It was one of those hot and sticky August days in Lowndes County, Alabama. Ruby Sales, a 17-year-old student from the Tuskegee Institute, had just been released from six days in the county jail for joining a picket line against three businesses that would not serve African Americans. It was 1965.
"We were hot. We were thirsty. Someone decided that Jonathan Daniels, Father Richard Morrisroe, Joyce Bailey, and myself should go and get the sodas for the group," said Sales in an interview with civil rights historian Vincent Harding. As they approached the door of the little corner store, Deputy Sheriff Tom Coleman met them with a shotgun. Ruby was nearest Coleman. Jonathan Daniels, a white seminary student from New Hampshire, was behind her. Coleman threatened Sales, "I'll blow your brains out." Daniels grabbed Sales, shoving her aside. "The next thing I know there was a shotgun blast and then another shotgun blast." Twenty-six-year-old Jonathan Daniels lay in the dust, dead.

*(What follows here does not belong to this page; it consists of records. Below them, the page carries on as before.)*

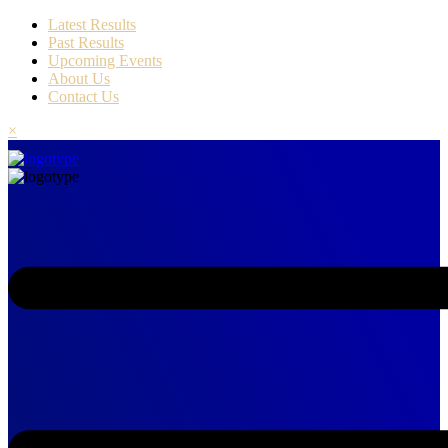
Latest Results
Past Results
Upcoming Events
About Us
Contact Us
×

Six weeks after the shooting, an all-white jury found Coleman not guilty of murder. Daniels' death prompted Martin Luther King Jr. to comment, "One of the most heroic Christian deeds of which I have heard in my entire ministry and career for civil rights was performed by Jonathan Daniels."
"Make no bones about it, Jonathan made a choice to push me aside," says Sales in the civil rights documentary series Veterans of Hope. "It was a hard moment in my life, but I knew that somehow I was going to speak up for Jonathan because he couldn't speak up for himself." Ruby Sales continued her work with the Student Nonviolent Coordinating Committee and, in 1998, she completed her master's degree from the Episcopal Divinity School in Cambridge, Massachusetts—Jonathan Daniels' alma mater.